Here is how I have my data organized. I used a function online that fast marches through a 3D image, and it outputs a n length cell of points, which are connected incrementally (as in S{1}(1,:) is connected to S{1}(2,:), etc). If you use the visualize_centerline.m attached you can see the picture.
For some code I'm going to do analysis on, though, I need to find points and connectivity. My problems are thus:
• S{1:length(S)} contains duplicate points. If S{i},(1,:) is the same as S{j}(end,:), i is the continuation of the line j and S{j}(1,:) == S{i}(end,:).
• The lines are arrayed randomly, such that for any line i, j can range from 1:length(S). If it was always incremental, as in S{2} continues from S{1} I can understand it. The randomness throws off my thought process on how best to code it.
• I want to arrange a connectivity matrix so I have the point indices marked. As in [1 2; 2 3] means point 1 is connected to point 2. 1D connections for a line, more or less, stored for later analysis.

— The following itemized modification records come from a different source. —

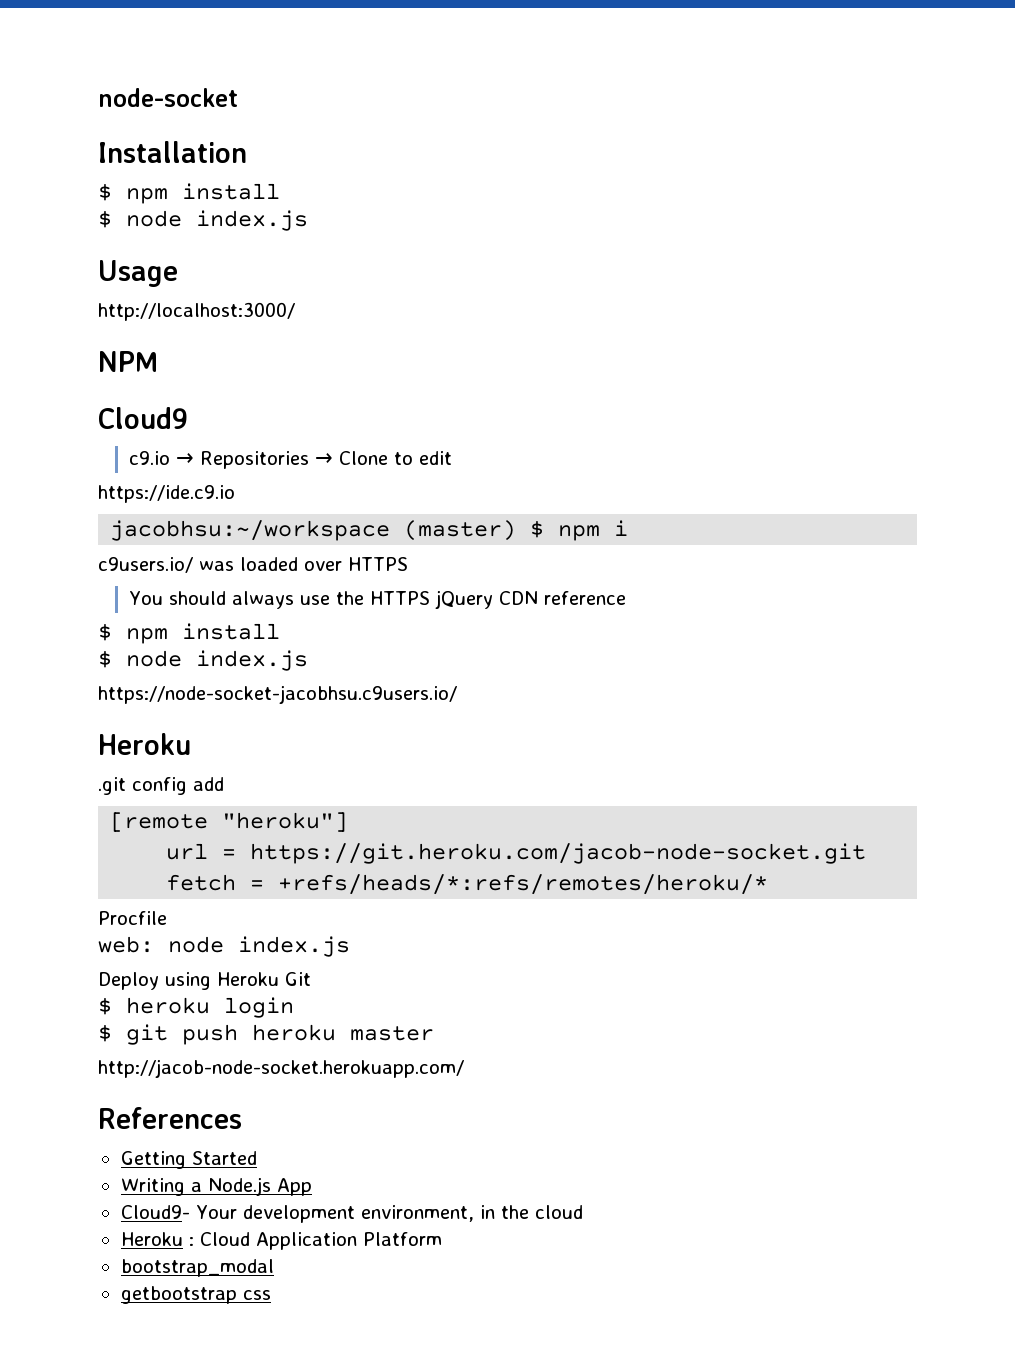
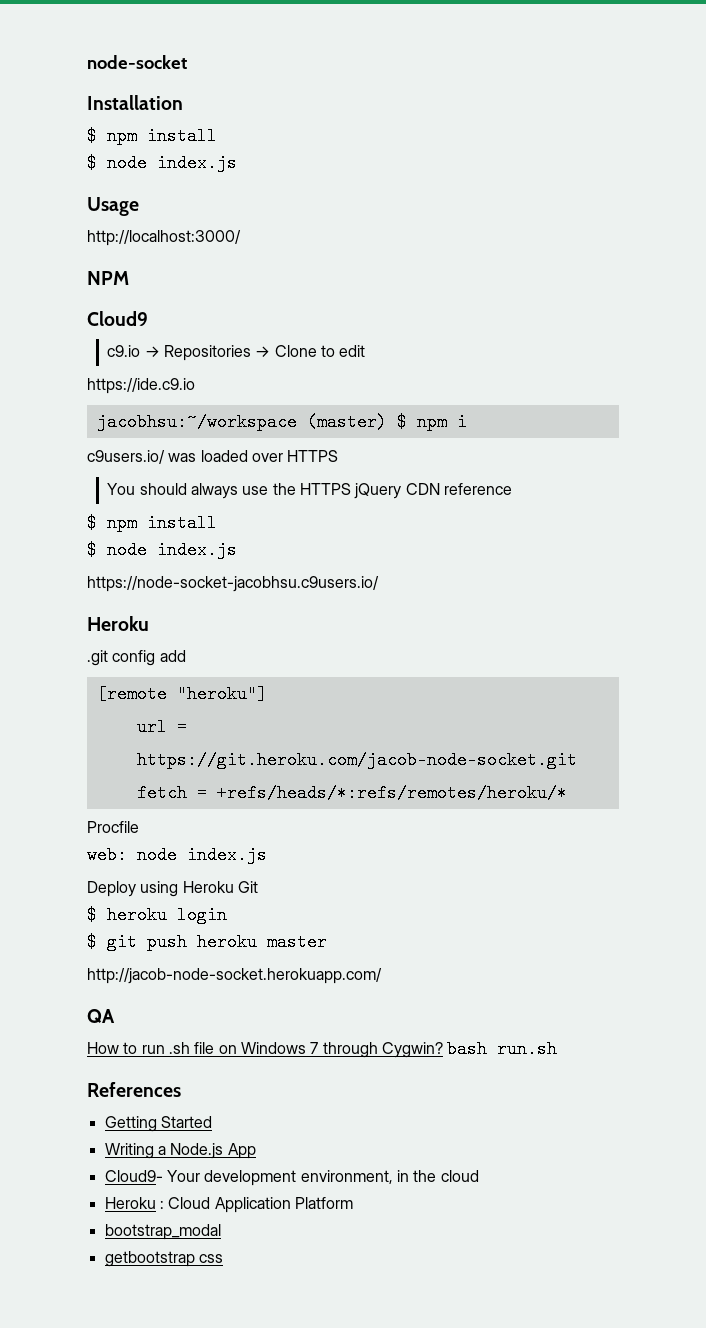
(464, 1068) none -> [87,1009,115,1023] [87,1040,558,1058] // QA // How to run .sh file on Windows 7 through Cygwin? bash run.sh

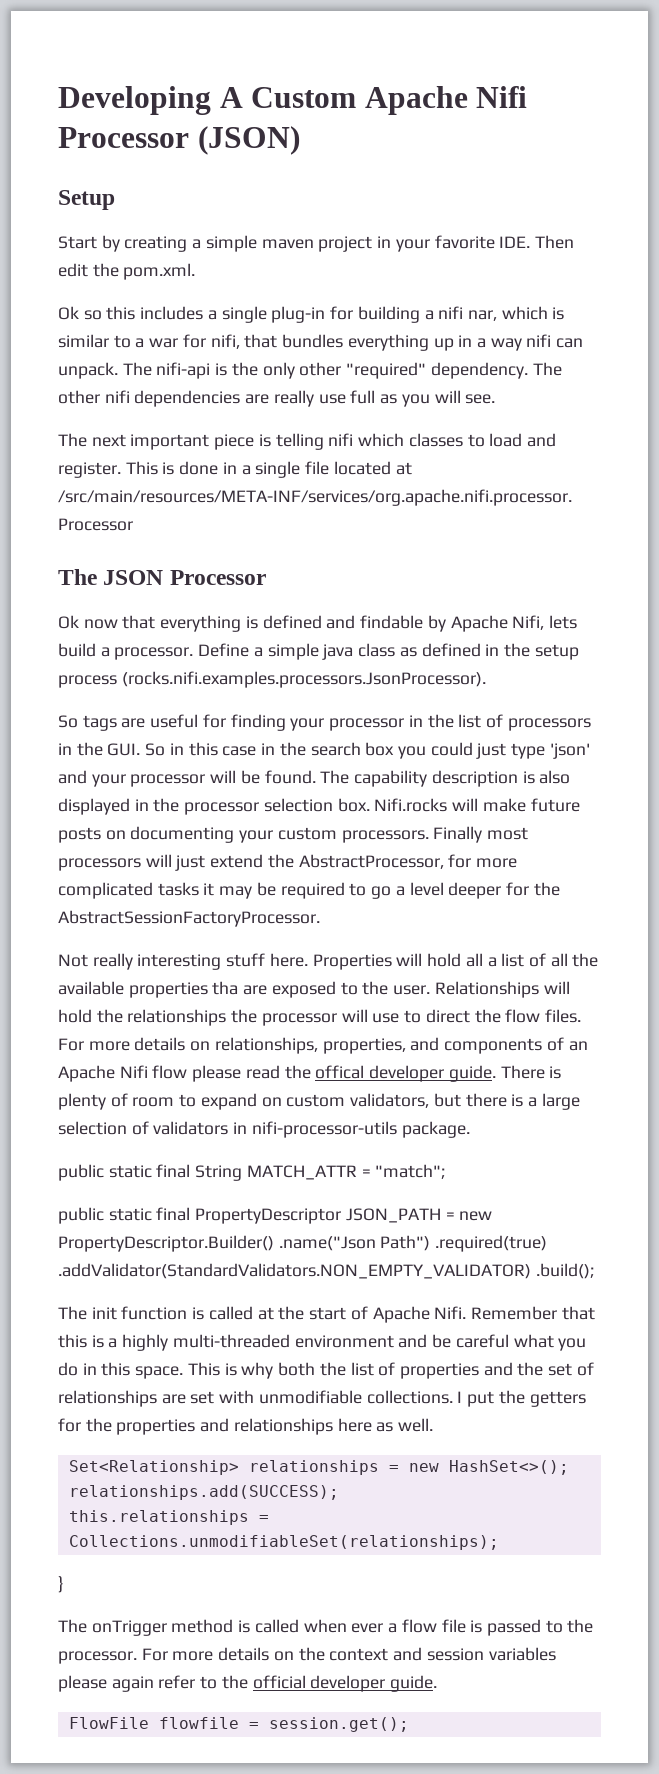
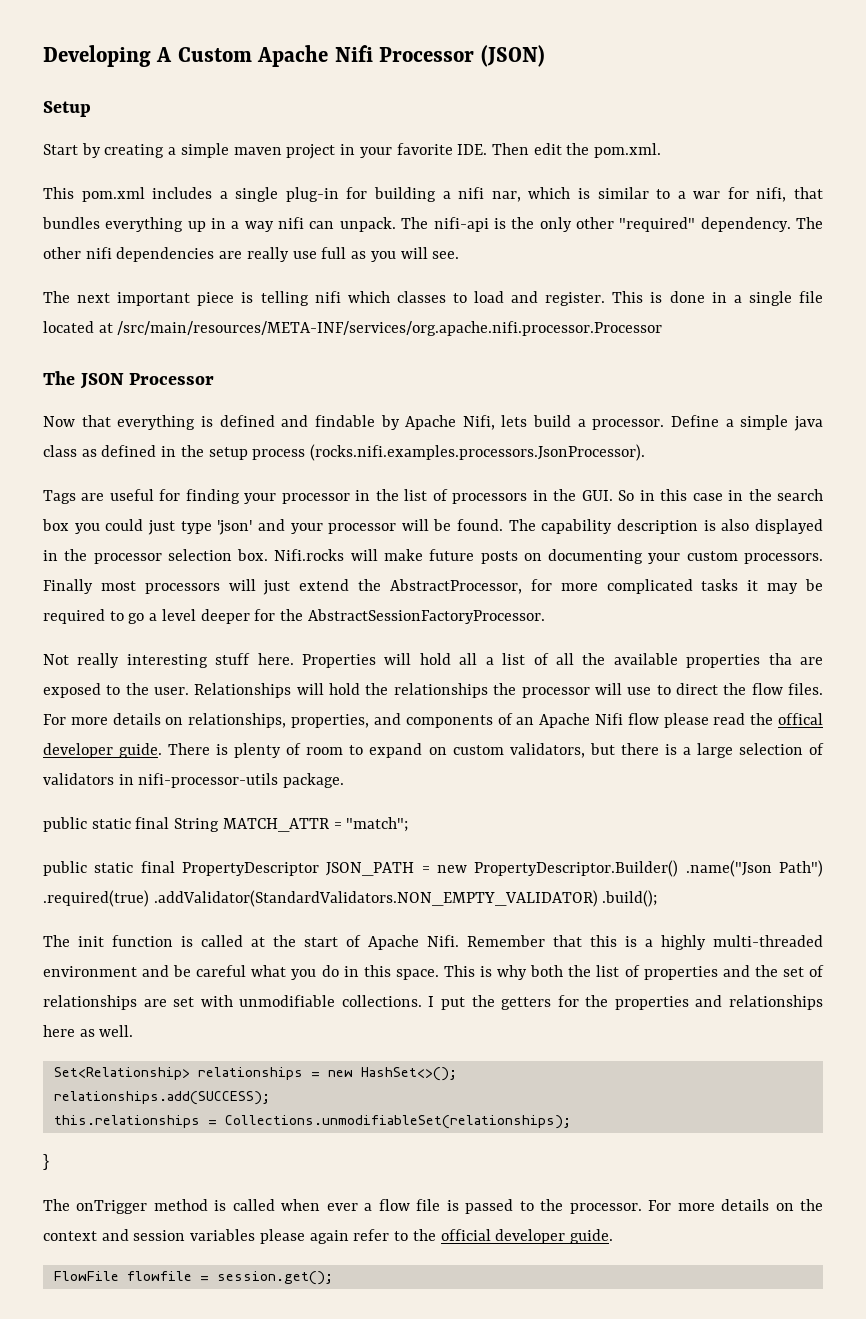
[58,306,136,320] Ok so this -> [43,187,145,202] This pom.xml
[58,615,118,629] Ok now -> [43,416,75,427] Now
[58,715,117,731] So tags -> [43,490,76,504] Tags

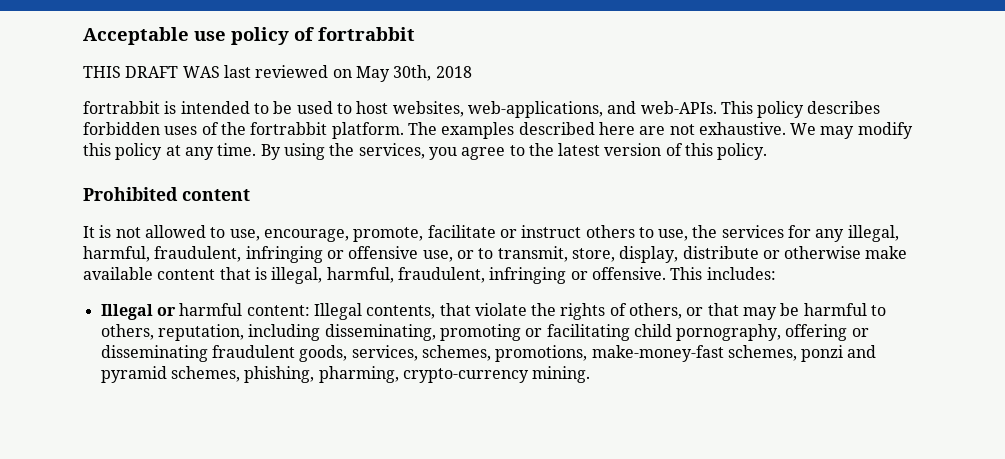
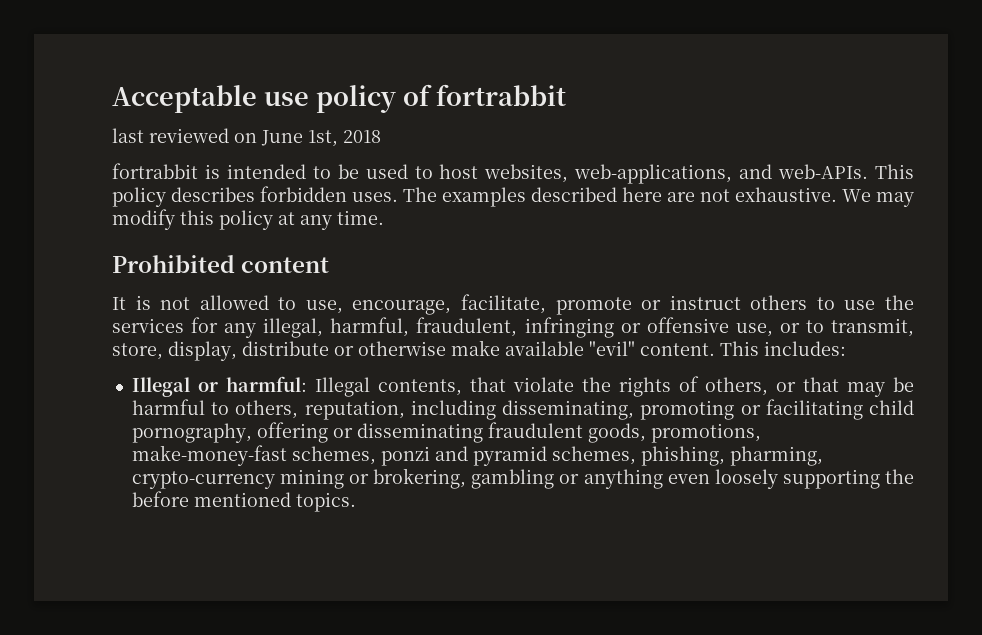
[83,66,220,78] THIS DRAFT WAS -> (566, 95) none
[355,65,432,82] May 30th, -> [261,130,338,147] June 1st,
[164,122,404,139] uses of the fortrabbit platform. -> [352,192,398,202] uses.
[260,143,768,160] By using the services, you agree to the latest version of this policy. -> (384, 217) none
[353,225,496,242] promote, facilitate -> [461,294,632,315] facilitate, promote
[658,229,689,241] use, -> [844,300,876,310] use
[157,267,666,284] content that is illegal, harmful, fraudulent, infringing or offensive. -> [589,341,715,356] "evil" content.
[179,303,310,316] harmful content: -> [225,376,307,392] harmful:
[351,345,491,361] services, schemes, -> (646, 433) none
[532,366,591,383] mining. -> [279,468,914,489] [131,491,356,512] mining or brokering, gambling or anything even loosely supporting the before mentioned topics.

• The kicker in all of this is some lines in S are disconnected, see here. I'm going to have to connect this to create a bifurcation, I was thinking to the min distance of the closest S{i}(end,:) point. In here, im not creating any points, just a connection.
Any ideas on how best to do this? What I want to have at the end of the day is this:
• A pointMx with non-duplicate points n_points x 3 columns for x,y,z coordinates, and
• A faceMx with m x 2 columns, for pt1, pt2 indices for each connection.
I attached the data here so you can see/visualize my data.
Thanks for any advice you can give. I've been puzzling over this for a few hours, I was thinking first I could re-number the S{1:end} to make it coherent, 2 leading from 1, and then link it incrementally.